Analysis: The statutory scheme sought to treat a transfer of property in goods involved in the execution of a contract as a sale and to compute the taxable turnover by reference to the amount payable under the contract after deducting labour component. The controlling principle applied was that the expression "sale of goods" must be understood in its legal sense, as a sale in the ordinary law of sales of movable property for a price, with property passing pursuant to that bargain. In an entire and indivisible building contract, the supply of materials used in construction does not amount to a sale of goods. Only where the parties have entered into distinct and separate agreements, one for transfer of materials for money consideration and another for labour or services, can the transfer of materials be taxed as a sale. On the facts found, the petitioner was carrying out only a building contract simpliciter, without separate sale arrangements for materials.

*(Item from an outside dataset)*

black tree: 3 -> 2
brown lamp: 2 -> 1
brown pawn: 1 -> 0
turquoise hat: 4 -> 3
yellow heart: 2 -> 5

The enlargement of the statutory definitions to bring such indivisible works contract supplies within the tax net was therefore beyond competence.
Conclusion: The petitioner was not liable to be registered or assessed as a dealer merely by reason of executing the building contract, and the impugned expansion of the definitions of "sale" and "sale price" was ultra vires.
Ratio Decidendi: Supply of materials in the execution of an indivisible building or works contract is not a sale of goods unless there is a distinct and separate agreement for the transfer of materials for consideration.